Tissue-engineered mesenchymal stem cell constructs alleviate tendinopathy by suppressing vascularization.

作者信息

Li Dijun, Jiu Jingwei, Liu Haifeng, Yan Xiaojun, Li Xiaoke, Yan Lei, Zhang Jing, Fan Zijuan, Li Songyan, Du Guangyuan, Li Jiao Jiao, Du Yanan, Liu Wei, Wang Bin

机构信息

Department of Orthopaedic Surgery, The First Affiliated Hospital, Zhejiang University School of Medicine, Hangzhou, 310006, China.

Department of Orthopedics, The Second Hospital of Shanxi Medical University, Taiyuan, 030001, China.

出版信息

Bioact Mater. 2024 Jul 2;36:474-489. doi: 10.1016/j.bioactmat.2024.06.029. eCollection 2024 Jun.

DOI:10.1016/j.bioactmat.2024.06.029
PMID:39055350
原文链接:https://pmc.ncbi.nlm.nih.gov/articles/PMC11269794/
Abstract

Tendinopathy leads to low-grade tissue inflammation and chronic damage, which progresses due to pathological imbalance in angiogenesis. Reducing early pathological vascularization may be a new approach in helping to regenerate tendon tissue. Conventional stem cell therapy and tissue engineering scaffolds have not been highly effective at treating tendinopathy.
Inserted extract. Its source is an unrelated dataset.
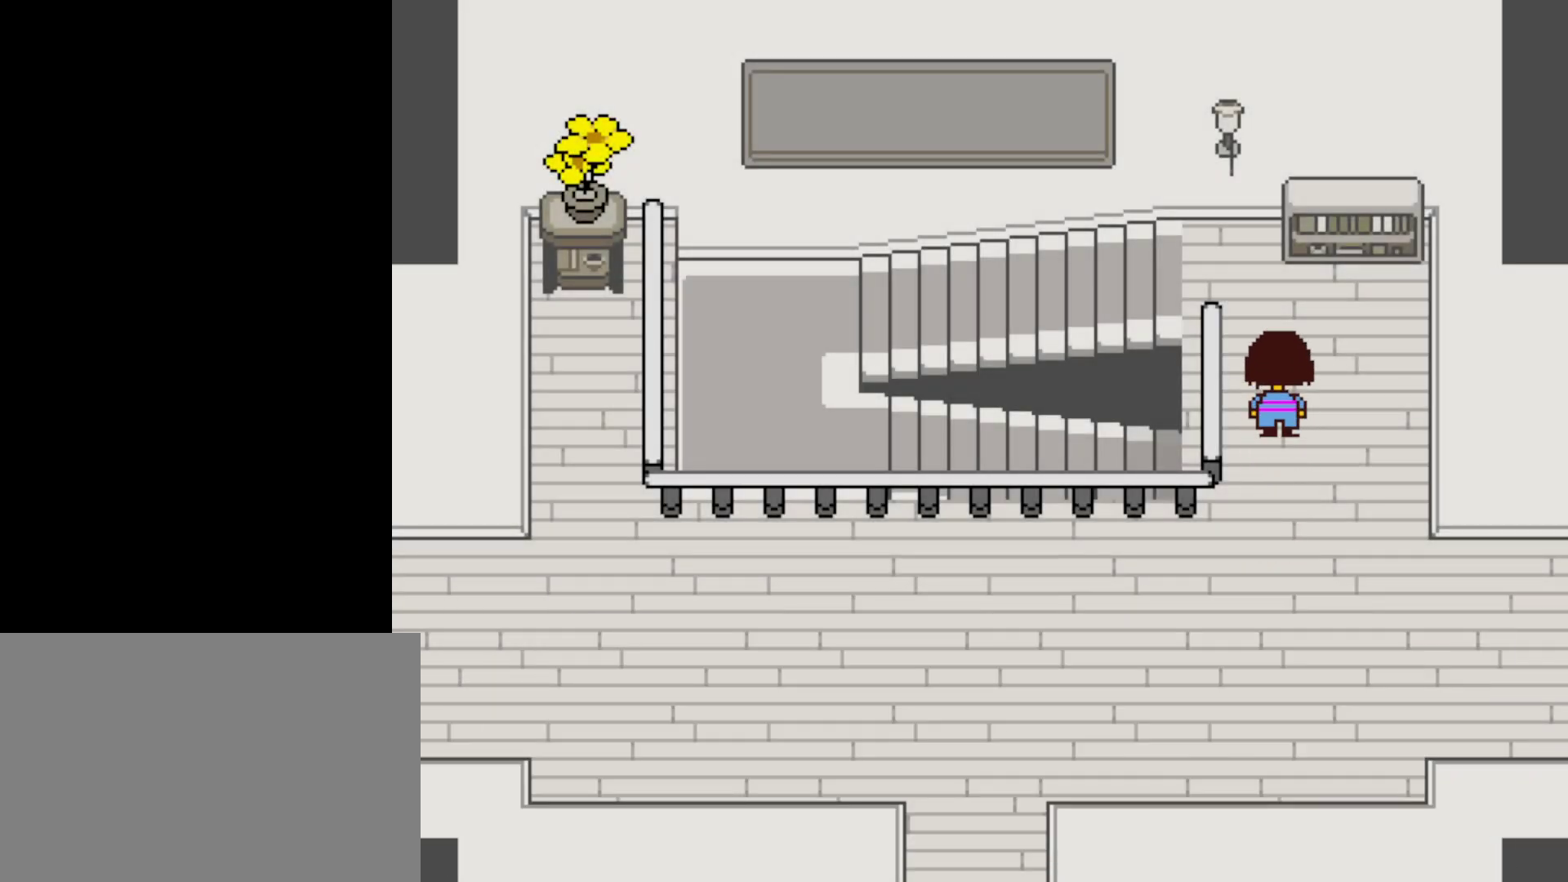
{"keys": ["left", "up"], "events": [[50, "z", "up"], [150, "left", "down"]]}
In this study, tissue engineered stem cells (TSCs) generated using human umbilical cord mesenchymal stem cells (hUC-MSCs) were combined with microcarrier scaffolds to limit excessive vascularization in tendinopathy. By preventing VEGF receptor activation through their paracrine function, TSCs reduced angiogenesis and the proliferation of vascular endothelial cells. TSCs also decreased the inflammatory expression of tenocytes while promoting their anabolic and tenogenic characteristics. Furthermore, local injection of TSCs into rats with collagenase-induced tendinopathy substantially reduced early inflammation and vascularization. Mechanistically, transcriptome sequencing revealed that TSCs could reduce the progression of pathological angiogenesis in tendon tissue, attributed to Rap1-mediated vascular inhibition. TSCs may serve as a novel and practical approach for suppressing tendon vascularization, and provide a promising therapeutic agent for early-stage clinical tendinopathy.

摘要

肌腱病会导致低度组织炎症和慢性损伤,由于血管生成的病理失衡,这种损伤会不断进展。减少早期病理性血管生成可能是帮助肌腱组织再生的一种新方法。传统的干细胞疗法和组织工程支架在治疗肌腱病方面效果并不理想。在本研究中,将利用人脐带间充质干细胞(hUC-MSCs)生成的组织工程干细胞(TSCs)与微载体支架相结合,以限制肌腱病中的过度血管生成。通过其旁分泌功能阻止VEGF受体激活,TSCs减少了血管生成以及血管内皮细胞的增殖。TSCs还降低了肌腱细胞的炎症表达,同时促进了它们的合成代谢和肌腱生成特性。此外,将TSCs局部注射到胶原酶诱导的肌腱病大鼠体内,可显著减轻早期炎症和血管生成。从机制上讲,转录组测序显示TSCs可以减少肌腱组织中病理性血管生成的进展,这归因于Rap1介导的血管抑制。TSCs可能是一种抑制肌腱血管生成的新颖且实用的方法,并为早期临床肌腱病提供一种有前景的治疗药物。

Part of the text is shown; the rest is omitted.